Sunday, April 24, 2011

Banqiao's Lin Family Gardens

Ticked off another place I've wanted to visit for years: Lin Family Garden (林家花園, sometimes called the Lin Ben-yuan Garden) in Banqiao, a substantial but little-loved city just south of Taipei.

It's one of north Taiwan's best-known attractions, and now that admission is free it gets very crowded on weekends and holidays. Despite the crowds (and the noisy tour guides, and the photography-club members clustering around models hired for the day) it's well-worth visiting. No one building in the complex, nor any particular aspect of the gardens that surround them, is jaw-dropping. However, there is a great deal to see, and if I wasn't pressed for time I could easily have spent more than two hours here.

The Lin Family Mansion and Garden was built 1847-1853 by one of north Taiwan's richest and most influential families. In the late 19th century, the garden was surrounded by rice fields, and Guanyinshan was visible in the distance. Now, of course, it is surrounded by tall buildings. Nonetheless, it's a beautiful oasis of greenery and a good place to see Qing Dynasty architecture, stone sculpture, wood carvings and other decorative arts. The main residence, the Three-Courtyard House (pictured top right), has 52 rooms and more than 120 windows and doors. Other buildings within the Garden bear endearing names such as the Revere the Cosmos Pavilion and the Fragrant Jade Anteroom. Entrances and walls bear auspicious bat or butterfly motifs (pictured lower left).

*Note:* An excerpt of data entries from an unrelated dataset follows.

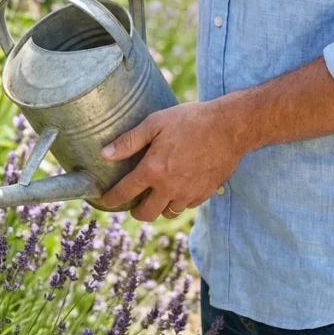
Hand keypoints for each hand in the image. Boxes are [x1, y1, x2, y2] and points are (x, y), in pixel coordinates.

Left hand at [99, 101, 243, 221]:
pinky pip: (186, 205)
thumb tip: (105, 153)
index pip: (125, 191)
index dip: (111, 198)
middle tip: (133, 202)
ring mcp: (188, 193)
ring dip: (159, 206)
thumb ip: (129, 140)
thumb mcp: (156, 123)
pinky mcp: (204, 194)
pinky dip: (178, 200)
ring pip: (167, 212)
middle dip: (136, 211)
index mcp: (154, 170)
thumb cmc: (191, 120)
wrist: (229, 127)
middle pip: (146, 213)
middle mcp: (169, 188)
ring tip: (157, 193)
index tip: (104, 200)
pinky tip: (178, 186)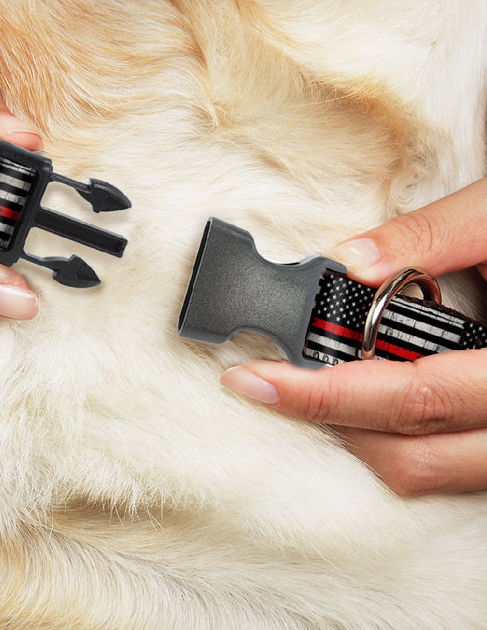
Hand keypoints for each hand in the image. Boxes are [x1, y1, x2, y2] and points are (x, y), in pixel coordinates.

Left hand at [222, 177, 486, 495]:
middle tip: (267, 383)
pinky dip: (400, 439)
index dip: (323, 395)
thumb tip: (351, 260)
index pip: (411, 398)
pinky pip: (451, 466)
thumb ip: (434, 235)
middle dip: (327, 420)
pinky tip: (368, 398)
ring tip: (312, 387)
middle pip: (412, 455)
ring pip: (430, 472)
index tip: (256, 379)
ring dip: (360, 435)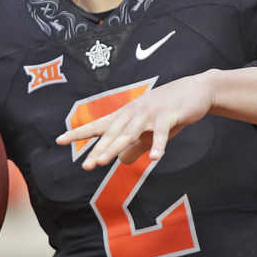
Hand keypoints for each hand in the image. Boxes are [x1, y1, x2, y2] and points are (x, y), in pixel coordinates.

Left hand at [56, 74, 214, 169]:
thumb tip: (122, 161)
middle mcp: (134, 113)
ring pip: (131, 133)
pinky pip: (161, 132)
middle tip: (87, 166)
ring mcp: (150, 113)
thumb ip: (136, 145)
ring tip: (104, 162)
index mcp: (126, 115)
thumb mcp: (150, 130)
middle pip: (113, 133)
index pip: (99, 126)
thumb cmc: (170, 111)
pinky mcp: (168, 116)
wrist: (196, 90)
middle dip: (99, 149)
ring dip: (117, 147)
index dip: (79, 133)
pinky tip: (155, 158)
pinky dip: (158, 144)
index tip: (59, 140)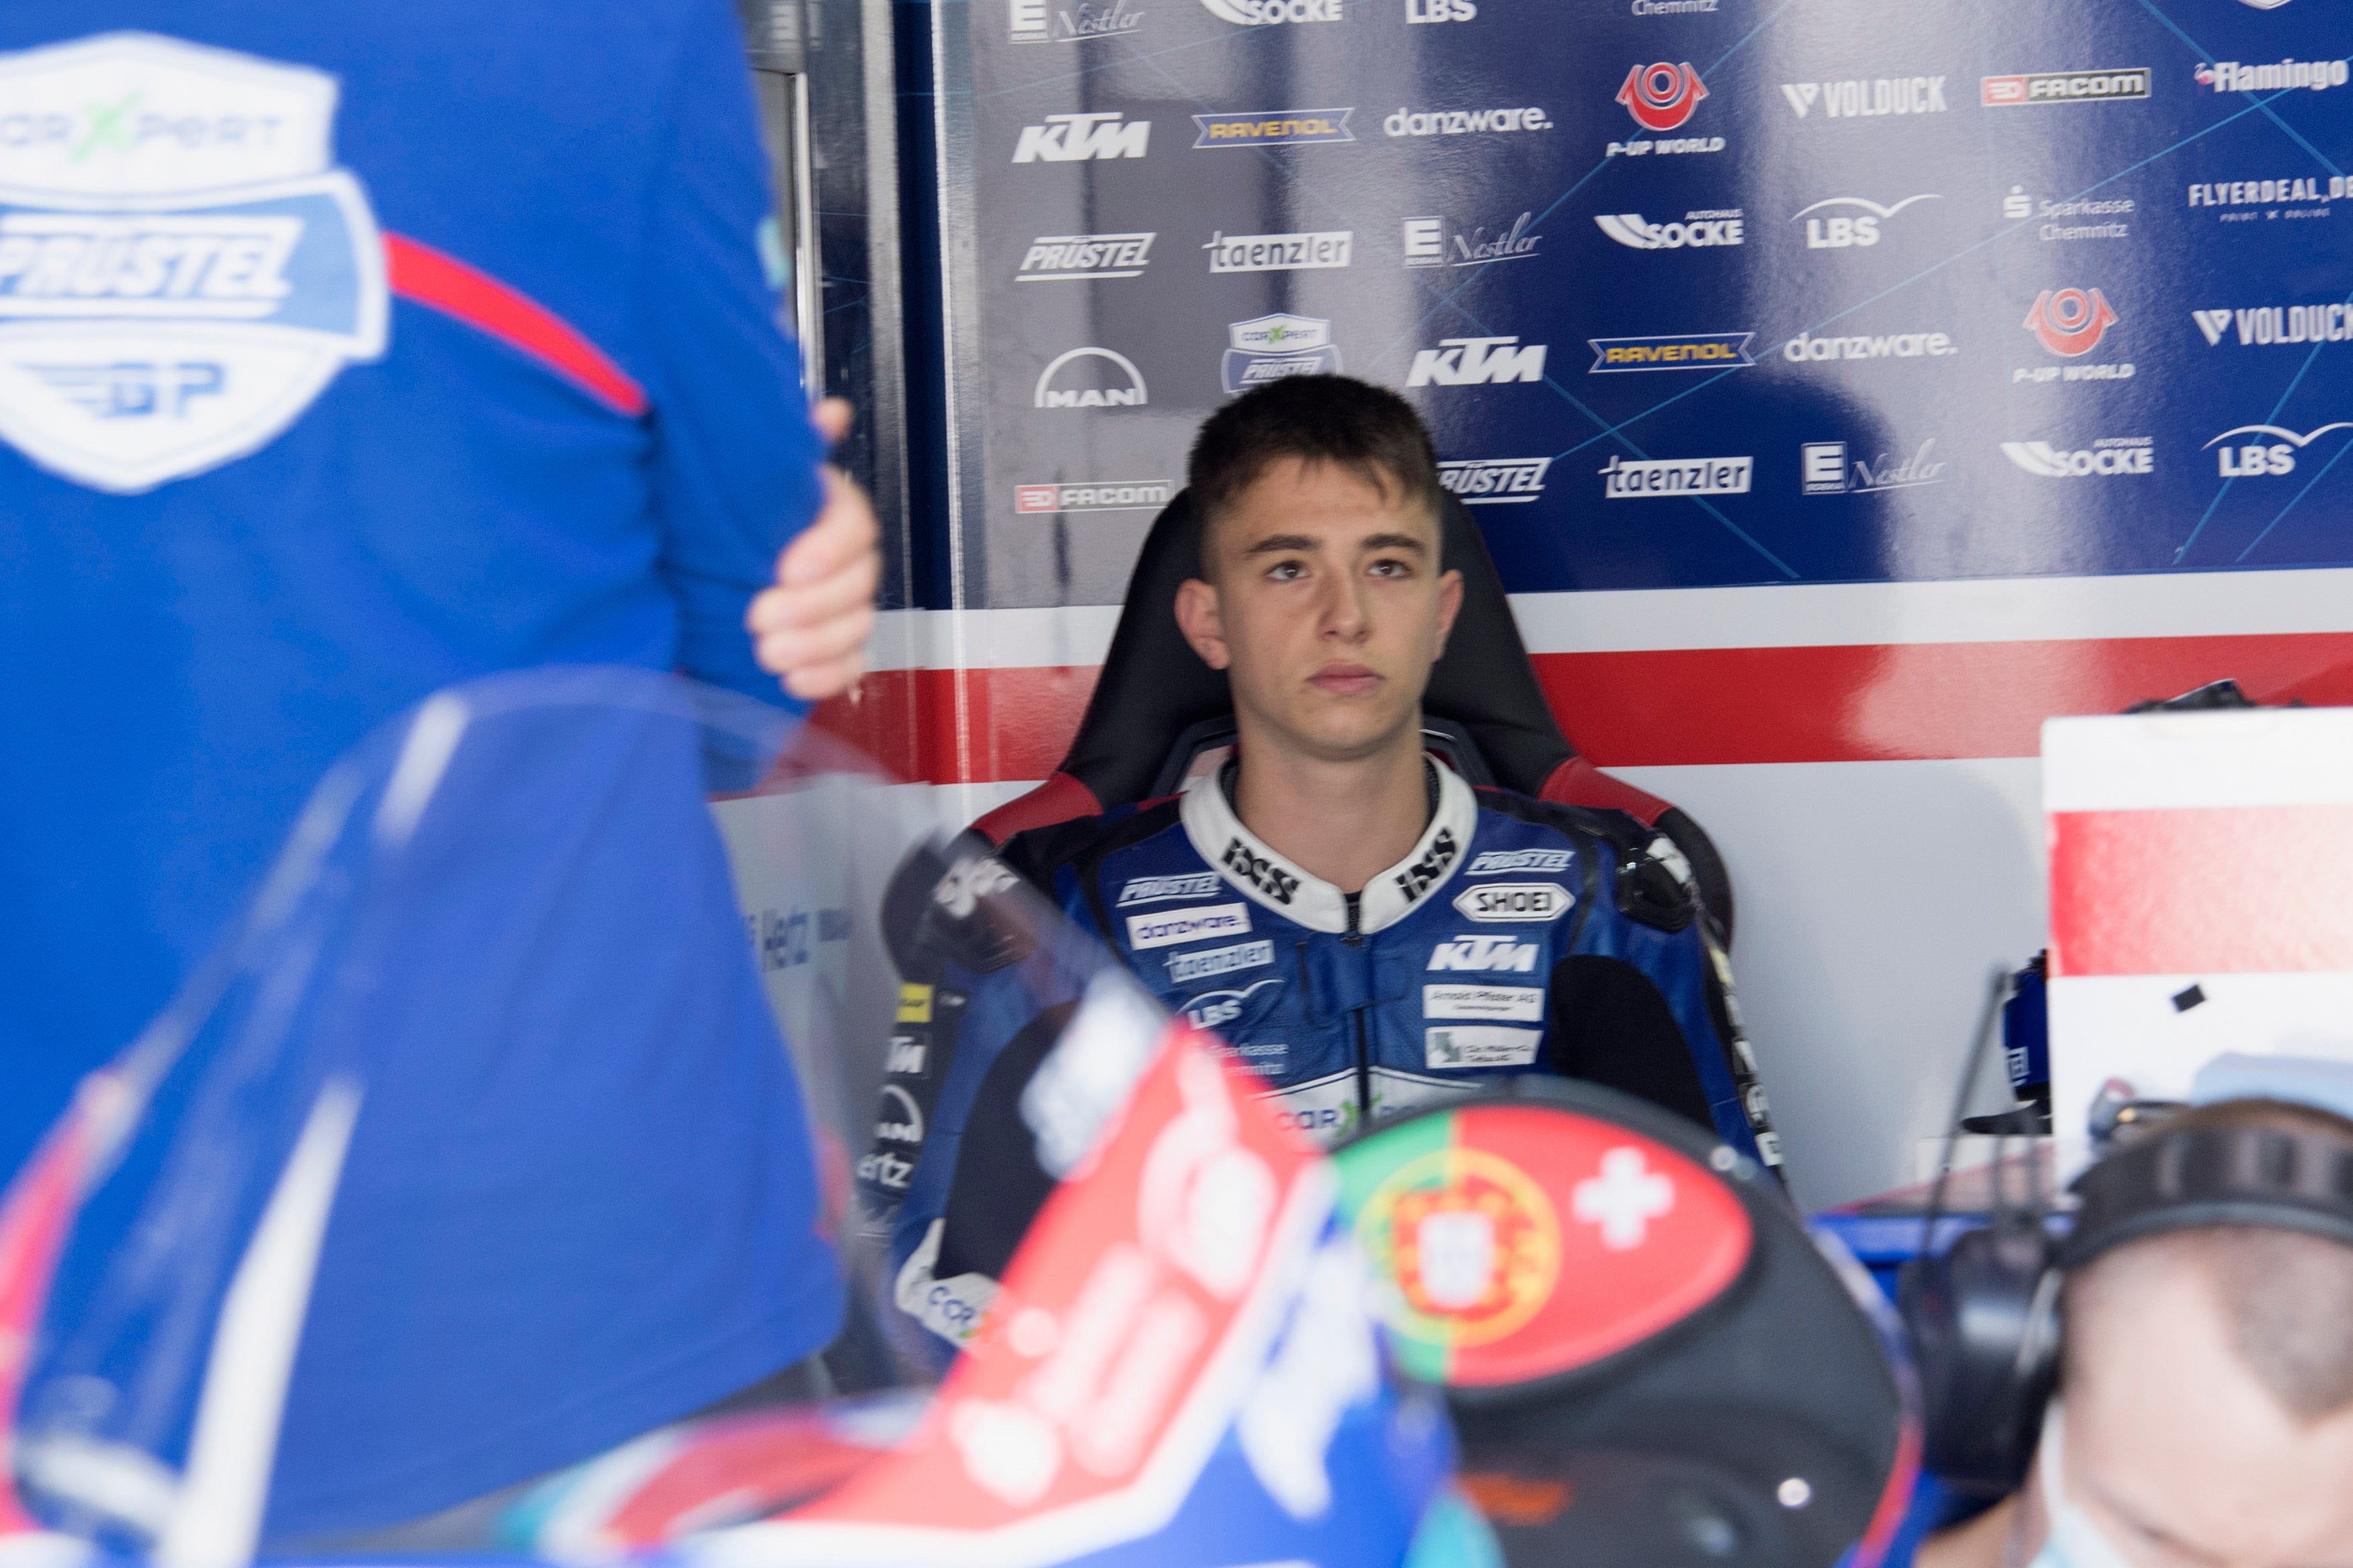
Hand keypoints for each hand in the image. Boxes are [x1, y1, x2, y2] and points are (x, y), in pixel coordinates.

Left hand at [748, 398, 879, 700]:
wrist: (694, 576)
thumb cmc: (730, 520)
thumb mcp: (747, 479)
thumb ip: (787, 451)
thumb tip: (830, 412)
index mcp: (830, 512)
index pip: (856, 527)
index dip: (829, 549)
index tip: (786, 568)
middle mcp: (844, 560)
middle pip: (860, 584)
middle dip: (812, 607)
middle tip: (759, 617)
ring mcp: (842, 606)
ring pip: (857, 627)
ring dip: (816, 645)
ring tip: (767, 653)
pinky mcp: (833, 648)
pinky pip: (851, 666)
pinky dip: (825, 677)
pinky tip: (791, 680)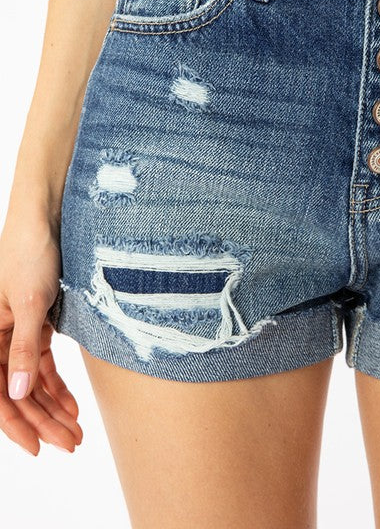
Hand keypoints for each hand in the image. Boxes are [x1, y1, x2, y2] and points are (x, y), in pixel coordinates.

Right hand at [0, 216, 82, 455]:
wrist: (48, 219)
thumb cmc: (30, 253)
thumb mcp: (30, 303)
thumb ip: (23, 348)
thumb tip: (17, 393)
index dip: (16, 425)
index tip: (40, 447)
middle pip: (17, 393)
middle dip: (43, 421)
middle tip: (72, 443)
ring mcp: (17, 332)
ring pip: (31, 382)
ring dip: (52, 407)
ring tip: (76, 430)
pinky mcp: (37, 324)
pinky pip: (42, 364)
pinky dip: (57, 384)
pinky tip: (73, 403)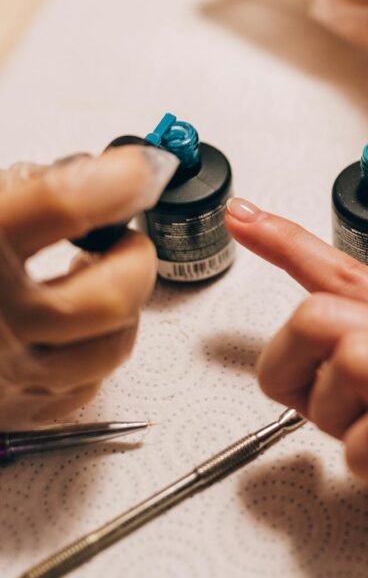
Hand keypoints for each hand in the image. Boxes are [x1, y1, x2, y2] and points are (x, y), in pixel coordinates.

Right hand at [0, 146, 176, 426]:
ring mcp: (6, 373)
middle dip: (133, 257)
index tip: (143, 168)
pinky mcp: (14, 410)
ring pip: (111, 345)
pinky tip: (71, 324)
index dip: (117, 179)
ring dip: (121, 306)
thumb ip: (23, 190)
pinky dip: (93, 349)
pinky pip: (86, 383)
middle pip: (109, 294)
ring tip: (97, 276)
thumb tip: (100, 171)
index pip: (59, 204)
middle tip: (122, 235)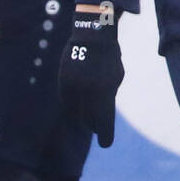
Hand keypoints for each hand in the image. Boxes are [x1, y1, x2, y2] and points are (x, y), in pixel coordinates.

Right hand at [58, 4, 123, 146]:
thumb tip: (102, 115)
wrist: (91, 36)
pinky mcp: (63, 82)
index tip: (106, 144)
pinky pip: (67, 101)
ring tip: (89, 119)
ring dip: (82, 117)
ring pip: (75, 112)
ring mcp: (74, 86)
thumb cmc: (109, 58)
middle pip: (89, 120)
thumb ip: (109, 97)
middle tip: (99, 130)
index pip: (104, 120)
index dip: (105, 135)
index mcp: (105, 91)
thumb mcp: (116, 77)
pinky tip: (78, 107)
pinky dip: (73, 106)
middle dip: (95, 126)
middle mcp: (88, 91)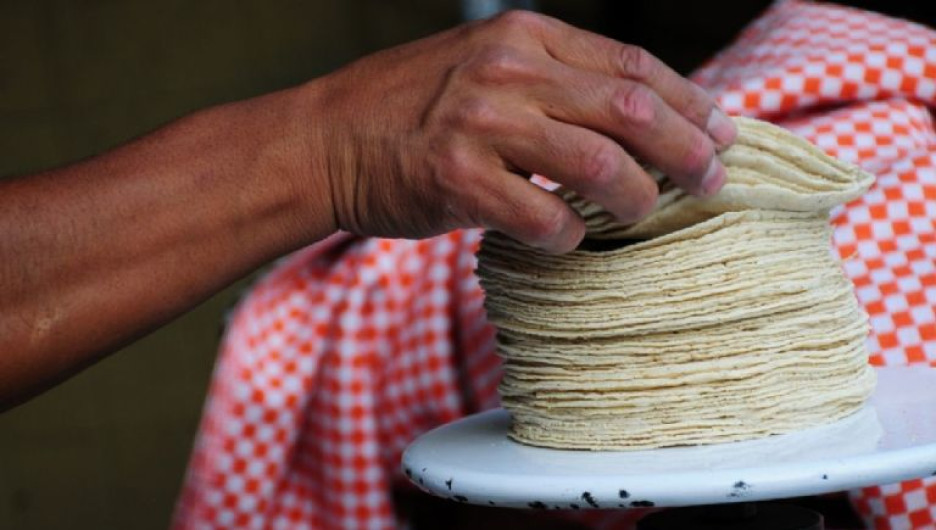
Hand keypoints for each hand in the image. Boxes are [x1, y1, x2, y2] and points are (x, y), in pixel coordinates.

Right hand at [303, 11, 736, 252]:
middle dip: (687, 148)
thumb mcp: (481, 66)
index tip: (722, 130)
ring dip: (638, 198)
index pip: (629, 63)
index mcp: (522, 36)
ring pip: (599, 164)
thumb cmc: (409, 110)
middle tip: (714, 179)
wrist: (326, 139)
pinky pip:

The garden (open: 09.00-17.00 daily but closed first Mon of each month; admission: free) is about 15 minutes' walk from Banqiao's combined HSR/TRA/MRT station. Fuzhong MRT Station on the Blue Line is very slightly closer.

Fans of traditional mansions heading to south Taiwan should make time for the Hsiao Family Residence and the Gupoliao Zhuang Family Residence.

Sunday, April 17, 2011

Taiwan's Mazu pilgrimage

My friend Rich J. Matheson (who took the cover shot for the first edition of my guidebook) joined part of this year's Mazu pilgrimage. His website includes many photographs of traditional religious events.

The full pilgrimage lasts more than a week and winds through Taichung, Changhua, Yunlin and Chiayi. For an excellent first-hand account of the 2010 pilgrimage, read Noah Buchan's Taipei Times article.

Monday, April 11, 2011

Million-dollar bathrooms

Nantou's Zhinan Temple (指南宮) is tiny and visually unimpressive, but exceptionally popular. On the day we visited it was all but impossible to see the main altar because of the crush of people. The temple is clearly very wealthy; in 2007 it spent a breathtaking NT$38.8 million (US$1.34 million) on the bathrooms pictured above.

They are very nice, it has to be said. Not only clean, well lit and spacious, but also decorated with works of art and equipped with a nursing room and an observation deck. The shape is supposed to represent fresh bamboo growing up out of the ground - not, as you might think, turds.

Friday, April 8, 2011

Book: Taipei Characters (aka Taipei People)

This slim volume (199 pages in this edition, published in 1982 by Indiana University Press; other editions carry different titles) contains 14 stories, all of which deal with the lives of mainland Chinese who relocated to Taiwan around 1949, the year the Republic of China's was defeated by Mao Zedong's Communists. Written in the 1960s by Kenneth Pai Hsien-yung (sometimes spelled Bai Xianyong 白先勇), the stories in Taipei People depict various types of people – former military officials and their widows, academics, courtesans and restaurant owners.

Pai's writing style is economical and beautiful; several of the stories are exquisite masterpieces. My favourites are Love's Lone Flower (in which the narrator recounts the life and demise of a Taiwanese bargirl/prostitute) and Winter Night. In the latter, two mainlander scholars meet up again after two decades apart; one spent those years in the USA, the other in Taiwan.

Thursday, April 7, 2011

White-clad cleric

Taoist clerics in Taiwan usually wear black robes, so this one's white, harlequin-like attire caught my eye. I spotted him coming out of Shoutian Temple (受天宮) in the hills above Ershui, Changhua County. The character on his hat (gold on a red background) means Buddha.

The temple itself has an impressive location, yet looks as though it might slide down the mountain when the next big typhoon hits.

The Ershui area is famous for macaques, and we saw several when hiking up to the temple.